Document segment:
· · · · · · ·
As with pdb2gmx, the GROMACS program editconf generates a sizable output that contains, for example, the volume and dimensions of the unit cell it just created. The dimensions use the triclinic matrix representation, in which the first three numbers specify the diagonal elements (xx, yy, zz) and the last six the off-diagonal elements (xy, xz, yx, yz, zx, zy).

What is the volume of the unit cell?

Energy minimization of the structure in vacuum

Having defined the physical space where simulations can take place, the molecule can now be energy minimized. GROMACS uses a two-step process for any calculation involving the molecules and a force field. First, the user must combine the structure and the topology data, together with the simulation parameters, in a single control file. This file contains everything about the system and ensures the reproducibility of the simulation, provided the same force field is available on the machine. Another advantage of having such a self-contained file is that the preparation can take place in one machine while the calculations run on another. Again, simulations are computationally demanding. While the system can be easily prepared on a laptop, with the help of Pymol, GUI-enabled text editors, and all the other advantages of having a screen, calculations usually run on specialized clusters with hundreds of processing cores that provide only a command-line interface access. This will be relevant when running the production simulation. The intermediate calculations to prepare the system are comfortably small to run on a laptop.
· · · · · · ·
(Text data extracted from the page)
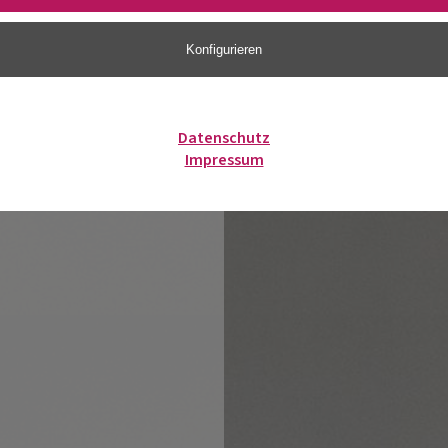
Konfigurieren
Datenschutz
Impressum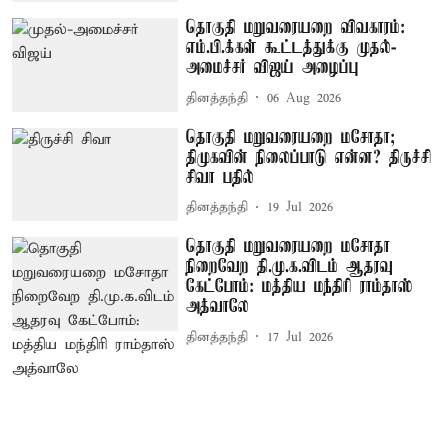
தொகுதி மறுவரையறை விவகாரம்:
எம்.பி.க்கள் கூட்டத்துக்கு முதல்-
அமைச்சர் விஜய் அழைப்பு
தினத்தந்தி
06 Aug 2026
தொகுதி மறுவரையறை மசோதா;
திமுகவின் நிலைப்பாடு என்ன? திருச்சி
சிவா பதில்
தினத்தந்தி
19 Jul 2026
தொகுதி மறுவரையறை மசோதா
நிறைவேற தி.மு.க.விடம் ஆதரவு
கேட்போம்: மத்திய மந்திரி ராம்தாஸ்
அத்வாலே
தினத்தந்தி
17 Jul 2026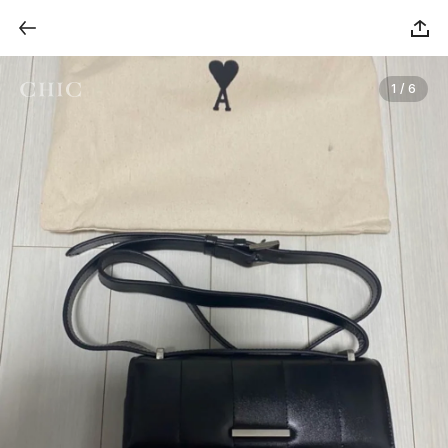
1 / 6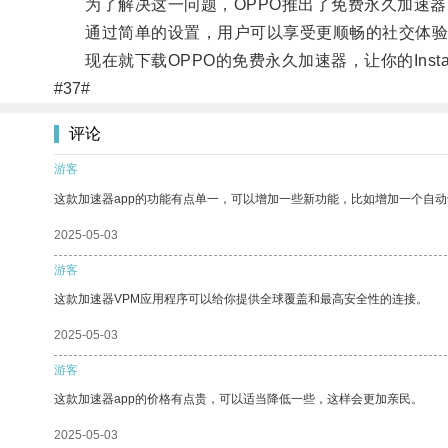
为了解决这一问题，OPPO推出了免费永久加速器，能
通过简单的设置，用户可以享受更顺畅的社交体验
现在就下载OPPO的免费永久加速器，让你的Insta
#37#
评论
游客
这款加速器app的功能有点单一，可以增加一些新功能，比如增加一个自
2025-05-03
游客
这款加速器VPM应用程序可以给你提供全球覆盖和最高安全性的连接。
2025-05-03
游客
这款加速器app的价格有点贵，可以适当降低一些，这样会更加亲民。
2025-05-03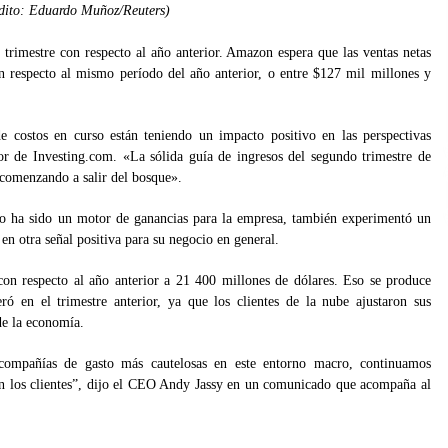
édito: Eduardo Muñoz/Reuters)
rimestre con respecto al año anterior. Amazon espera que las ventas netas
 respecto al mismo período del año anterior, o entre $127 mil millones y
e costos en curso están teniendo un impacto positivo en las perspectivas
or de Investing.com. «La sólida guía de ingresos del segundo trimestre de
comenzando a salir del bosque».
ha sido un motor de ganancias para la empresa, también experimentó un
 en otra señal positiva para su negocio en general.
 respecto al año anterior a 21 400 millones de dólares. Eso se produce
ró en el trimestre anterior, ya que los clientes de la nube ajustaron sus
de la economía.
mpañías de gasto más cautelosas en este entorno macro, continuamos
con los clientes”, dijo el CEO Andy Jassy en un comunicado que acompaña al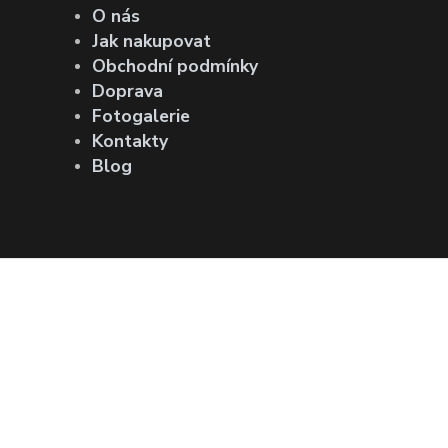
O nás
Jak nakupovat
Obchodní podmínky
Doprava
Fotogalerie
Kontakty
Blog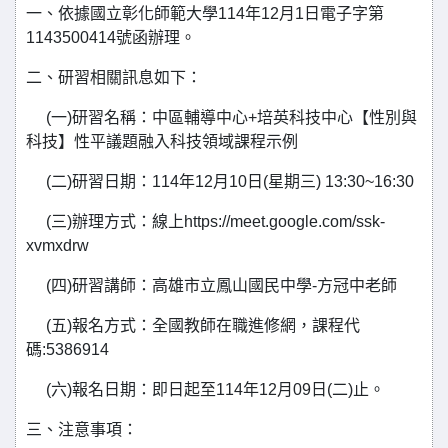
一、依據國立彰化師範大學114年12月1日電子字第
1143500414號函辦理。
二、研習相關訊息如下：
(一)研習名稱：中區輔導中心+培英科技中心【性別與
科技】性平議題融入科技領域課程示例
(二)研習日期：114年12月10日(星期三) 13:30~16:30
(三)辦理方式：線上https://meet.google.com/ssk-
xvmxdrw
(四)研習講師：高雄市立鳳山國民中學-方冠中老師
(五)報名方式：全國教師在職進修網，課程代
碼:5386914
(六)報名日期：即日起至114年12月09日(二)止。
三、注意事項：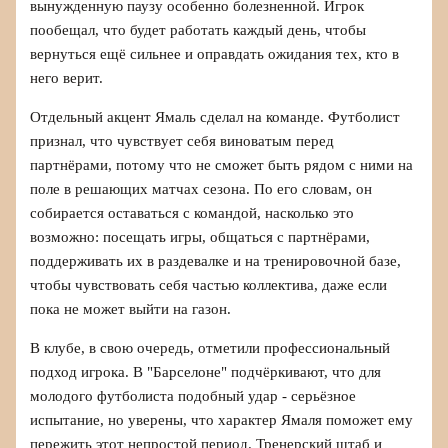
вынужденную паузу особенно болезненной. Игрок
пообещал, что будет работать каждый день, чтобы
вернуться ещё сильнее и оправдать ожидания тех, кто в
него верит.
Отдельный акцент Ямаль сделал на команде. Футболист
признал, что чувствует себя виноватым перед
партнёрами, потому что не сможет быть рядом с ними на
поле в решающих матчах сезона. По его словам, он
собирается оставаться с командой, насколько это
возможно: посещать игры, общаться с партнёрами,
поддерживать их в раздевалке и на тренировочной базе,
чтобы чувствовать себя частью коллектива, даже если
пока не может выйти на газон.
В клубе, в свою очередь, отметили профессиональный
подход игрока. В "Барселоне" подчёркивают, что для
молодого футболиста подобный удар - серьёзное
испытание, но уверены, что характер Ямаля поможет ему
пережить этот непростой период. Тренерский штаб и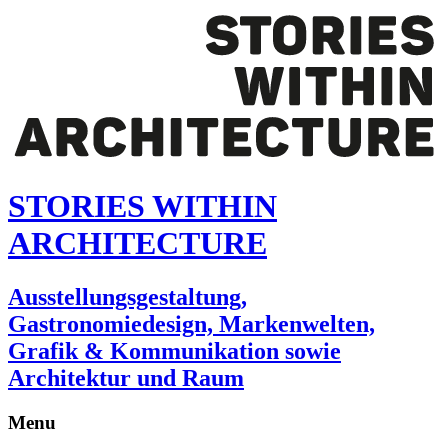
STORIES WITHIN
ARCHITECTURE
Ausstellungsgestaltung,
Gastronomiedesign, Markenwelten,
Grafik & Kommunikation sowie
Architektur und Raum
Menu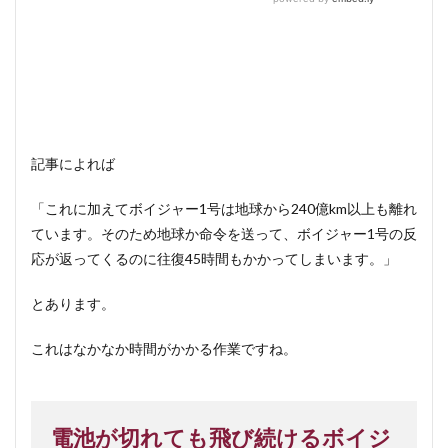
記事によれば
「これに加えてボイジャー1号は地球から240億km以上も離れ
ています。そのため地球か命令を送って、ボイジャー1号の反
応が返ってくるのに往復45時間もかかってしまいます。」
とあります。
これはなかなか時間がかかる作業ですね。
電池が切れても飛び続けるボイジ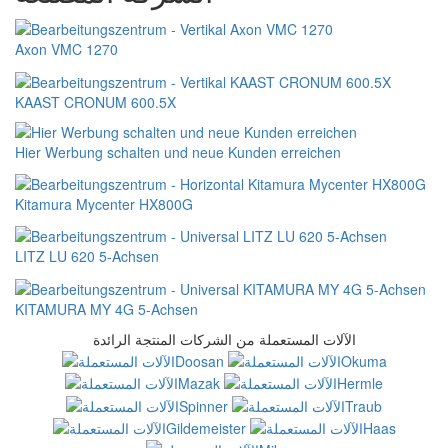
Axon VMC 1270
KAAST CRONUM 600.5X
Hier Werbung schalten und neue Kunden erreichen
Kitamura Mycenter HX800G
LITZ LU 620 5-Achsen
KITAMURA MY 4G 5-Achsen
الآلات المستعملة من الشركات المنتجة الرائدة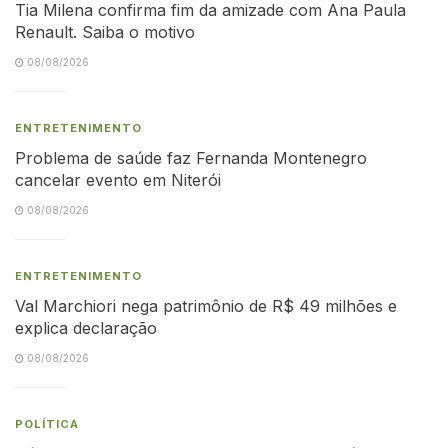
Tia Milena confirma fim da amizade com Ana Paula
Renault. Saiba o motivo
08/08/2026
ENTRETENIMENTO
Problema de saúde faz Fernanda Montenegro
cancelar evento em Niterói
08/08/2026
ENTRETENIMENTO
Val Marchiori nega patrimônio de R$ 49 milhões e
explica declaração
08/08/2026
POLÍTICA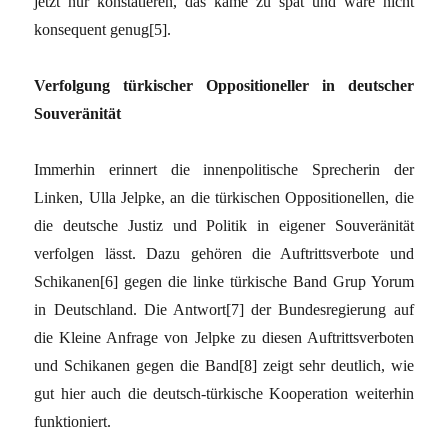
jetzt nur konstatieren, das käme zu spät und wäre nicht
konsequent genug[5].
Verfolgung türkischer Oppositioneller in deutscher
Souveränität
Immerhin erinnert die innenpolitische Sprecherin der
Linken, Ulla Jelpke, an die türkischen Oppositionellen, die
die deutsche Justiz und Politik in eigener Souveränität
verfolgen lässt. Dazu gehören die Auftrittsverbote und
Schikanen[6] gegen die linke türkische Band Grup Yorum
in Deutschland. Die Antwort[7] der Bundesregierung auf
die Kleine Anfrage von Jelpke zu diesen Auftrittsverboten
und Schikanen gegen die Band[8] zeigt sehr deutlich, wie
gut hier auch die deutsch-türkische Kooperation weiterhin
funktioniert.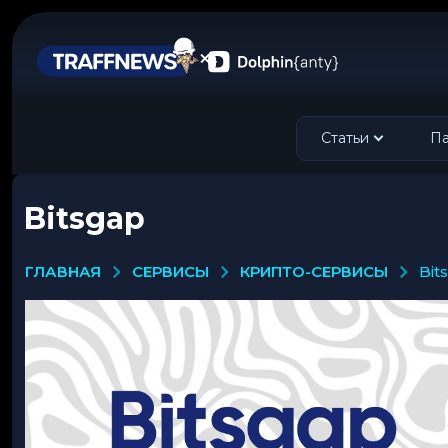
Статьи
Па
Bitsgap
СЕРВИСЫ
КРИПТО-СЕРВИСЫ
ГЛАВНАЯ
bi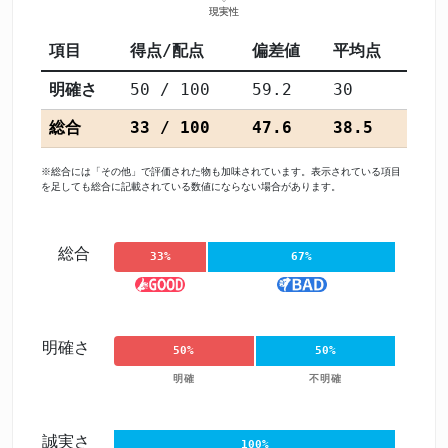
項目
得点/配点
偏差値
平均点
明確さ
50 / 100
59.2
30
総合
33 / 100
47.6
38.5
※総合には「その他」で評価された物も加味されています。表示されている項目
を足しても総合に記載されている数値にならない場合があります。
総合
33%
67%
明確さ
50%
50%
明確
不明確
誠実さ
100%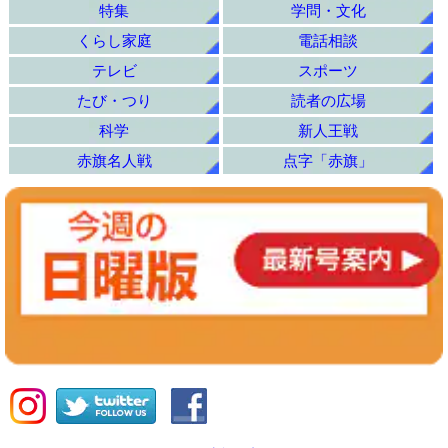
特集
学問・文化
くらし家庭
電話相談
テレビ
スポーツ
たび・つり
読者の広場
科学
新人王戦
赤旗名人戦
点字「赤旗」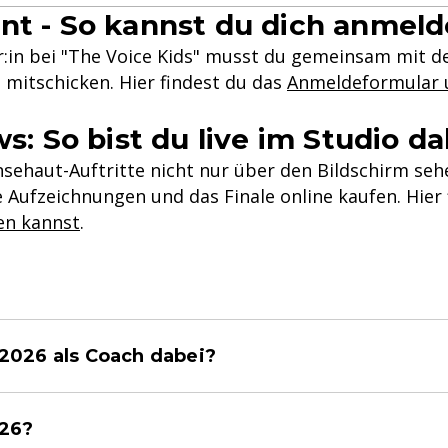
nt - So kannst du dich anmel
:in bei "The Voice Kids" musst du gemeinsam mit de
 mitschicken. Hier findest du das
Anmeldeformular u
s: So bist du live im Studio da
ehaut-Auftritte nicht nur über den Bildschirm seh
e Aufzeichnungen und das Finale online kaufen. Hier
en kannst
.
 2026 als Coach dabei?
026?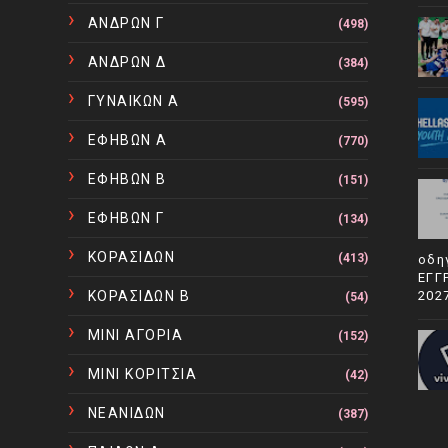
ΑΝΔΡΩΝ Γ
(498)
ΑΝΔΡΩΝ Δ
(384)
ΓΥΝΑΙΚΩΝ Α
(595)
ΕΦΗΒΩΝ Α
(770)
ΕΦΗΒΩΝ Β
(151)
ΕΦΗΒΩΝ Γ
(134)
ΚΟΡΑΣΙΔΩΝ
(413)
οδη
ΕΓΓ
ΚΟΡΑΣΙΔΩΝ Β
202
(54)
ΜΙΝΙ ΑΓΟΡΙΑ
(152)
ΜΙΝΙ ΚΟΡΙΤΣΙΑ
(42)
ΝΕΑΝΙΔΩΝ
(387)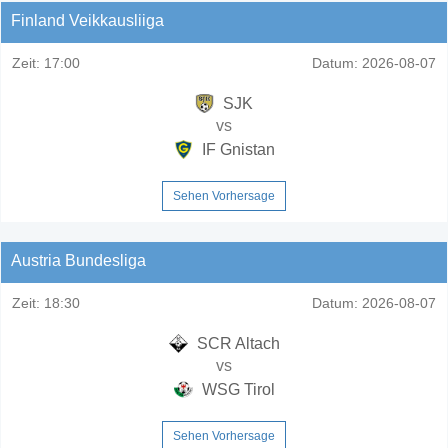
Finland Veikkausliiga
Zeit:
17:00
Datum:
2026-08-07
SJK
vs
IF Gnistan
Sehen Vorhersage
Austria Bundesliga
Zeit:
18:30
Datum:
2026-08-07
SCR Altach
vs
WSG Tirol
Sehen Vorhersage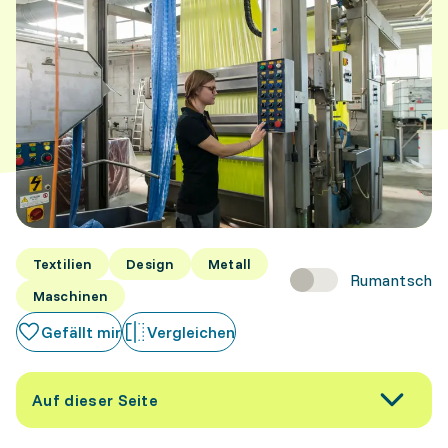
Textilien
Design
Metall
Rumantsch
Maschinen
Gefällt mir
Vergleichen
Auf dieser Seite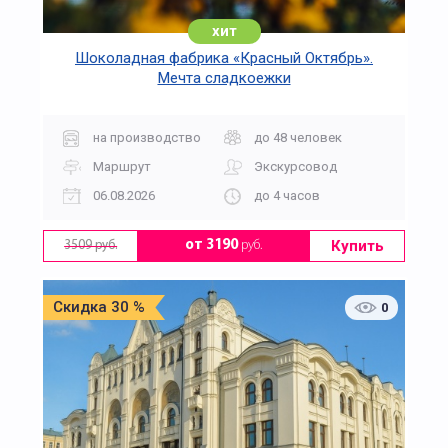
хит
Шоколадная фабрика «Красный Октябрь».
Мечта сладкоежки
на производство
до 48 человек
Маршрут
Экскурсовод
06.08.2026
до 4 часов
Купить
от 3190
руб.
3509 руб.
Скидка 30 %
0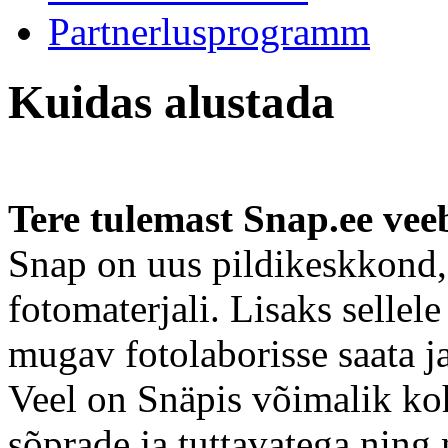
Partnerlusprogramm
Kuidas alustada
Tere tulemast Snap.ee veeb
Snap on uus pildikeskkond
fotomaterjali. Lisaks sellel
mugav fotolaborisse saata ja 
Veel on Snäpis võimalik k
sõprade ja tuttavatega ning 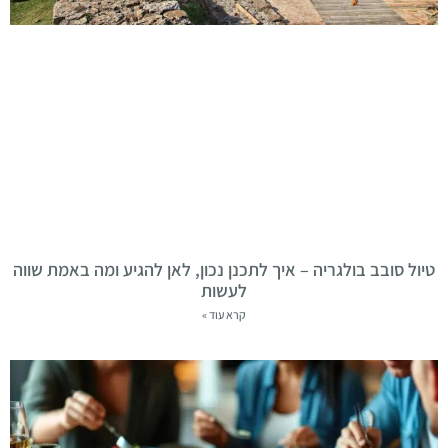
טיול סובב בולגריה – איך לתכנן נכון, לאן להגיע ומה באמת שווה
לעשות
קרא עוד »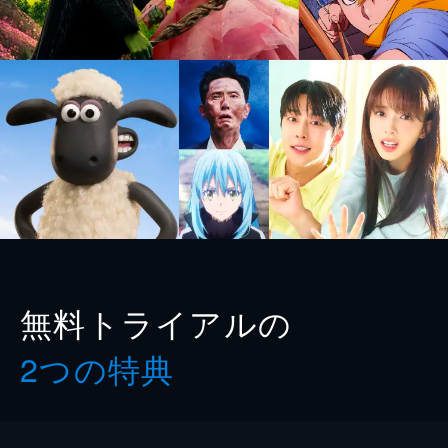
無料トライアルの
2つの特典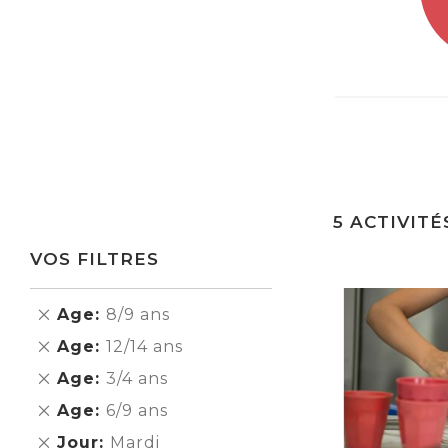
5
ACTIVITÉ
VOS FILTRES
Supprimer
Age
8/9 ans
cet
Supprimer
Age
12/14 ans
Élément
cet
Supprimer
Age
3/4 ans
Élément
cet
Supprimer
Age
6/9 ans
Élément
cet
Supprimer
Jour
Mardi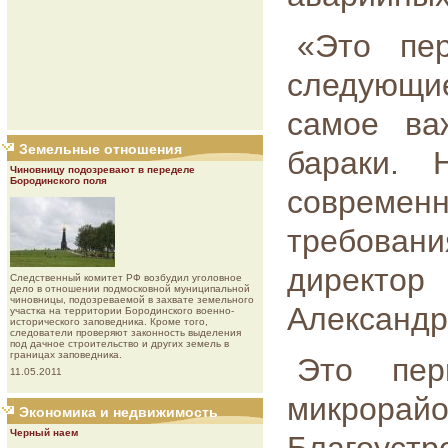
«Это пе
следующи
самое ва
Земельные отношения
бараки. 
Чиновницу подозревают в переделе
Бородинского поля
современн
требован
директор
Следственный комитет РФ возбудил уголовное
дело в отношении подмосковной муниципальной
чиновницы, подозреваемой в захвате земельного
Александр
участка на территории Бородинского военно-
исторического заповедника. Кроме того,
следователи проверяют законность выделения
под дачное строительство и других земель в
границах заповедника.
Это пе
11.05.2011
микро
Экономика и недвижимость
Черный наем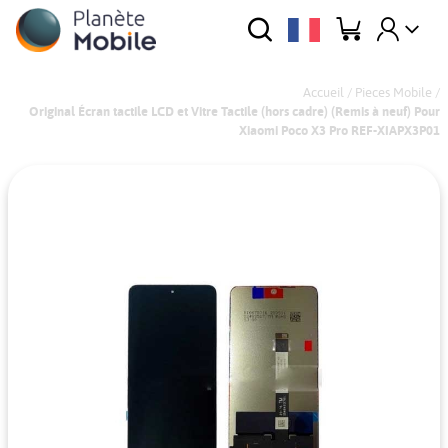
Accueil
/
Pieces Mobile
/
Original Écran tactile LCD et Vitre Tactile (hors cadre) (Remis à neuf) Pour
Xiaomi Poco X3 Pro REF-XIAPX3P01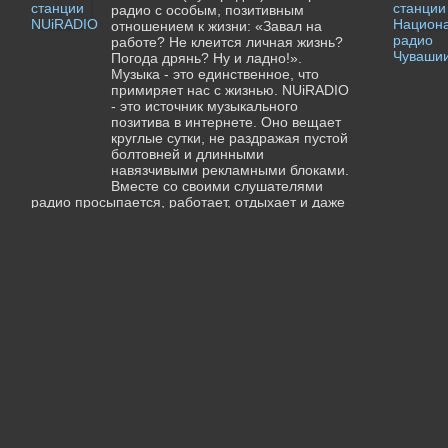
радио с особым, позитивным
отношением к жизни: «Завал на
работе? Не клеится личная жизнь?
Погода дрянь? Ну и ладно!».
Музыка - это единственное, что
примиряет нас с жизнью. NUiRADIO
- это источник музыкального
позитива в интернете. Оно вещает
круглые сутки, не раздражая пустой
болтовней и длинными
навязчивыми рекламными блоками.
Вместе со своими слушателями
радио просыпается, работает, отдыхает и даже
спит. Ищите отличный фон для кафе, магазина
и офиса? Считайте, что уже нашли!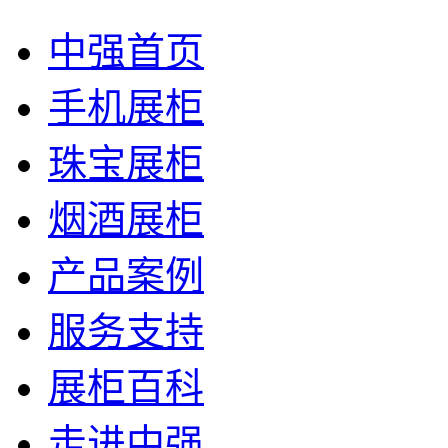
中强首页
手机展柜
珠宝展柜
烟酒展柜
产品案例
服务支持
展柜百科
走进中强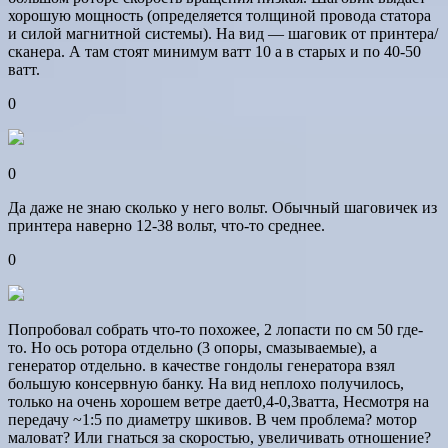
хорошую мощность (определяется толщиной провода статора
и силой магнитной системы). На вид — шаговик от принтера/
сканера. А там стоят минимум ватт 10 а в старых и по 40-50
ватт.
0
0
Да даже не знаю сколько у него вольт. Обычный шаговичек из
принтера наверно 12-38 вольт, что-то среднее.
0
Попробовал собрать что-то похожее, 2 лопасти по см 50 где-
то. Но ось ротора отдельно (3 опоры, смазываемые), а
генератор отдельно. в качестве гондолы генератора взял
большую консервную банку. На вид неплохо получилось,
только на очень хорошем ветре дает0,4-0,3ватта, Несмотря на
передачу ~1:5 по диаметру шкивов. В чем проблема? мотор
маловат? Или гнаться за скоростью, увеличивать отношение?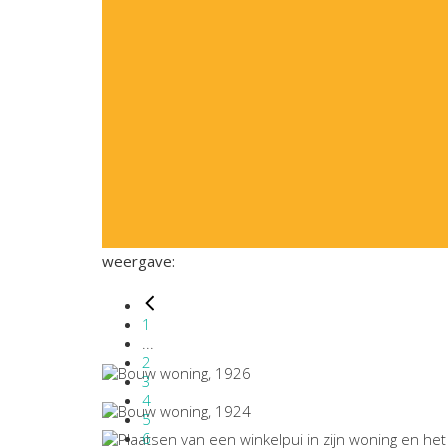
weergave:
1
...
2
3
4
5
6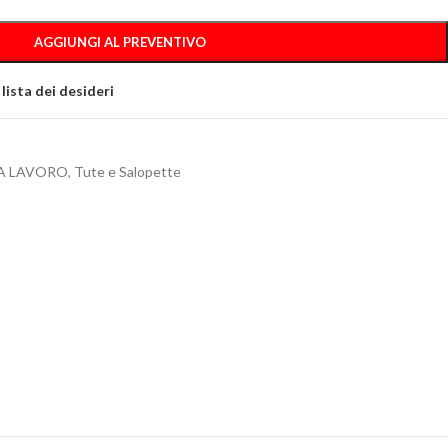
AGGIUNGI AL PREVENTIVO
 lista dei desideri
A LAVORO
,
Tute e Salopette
· · · · · · ·
What you will do: From the GROMACS tutorial passage, extract everything from "As with pdb2gmx, the" down to "the unit cell?". This material comes from a separate source.

Exercise answer:
As with pdb2gmx, the GROMACS program editconf generates a sizable output that contains, for example, the volume and dimensions of the unit cell it just created. The dimensions use the triclinic matrix representation, in which the first three numbers specify the diagonal elements (xx, yy, zz) and the last six the off-diagonal elements (xy, xz, yx, yz, zx, zy).

What is the volume of the unit cell?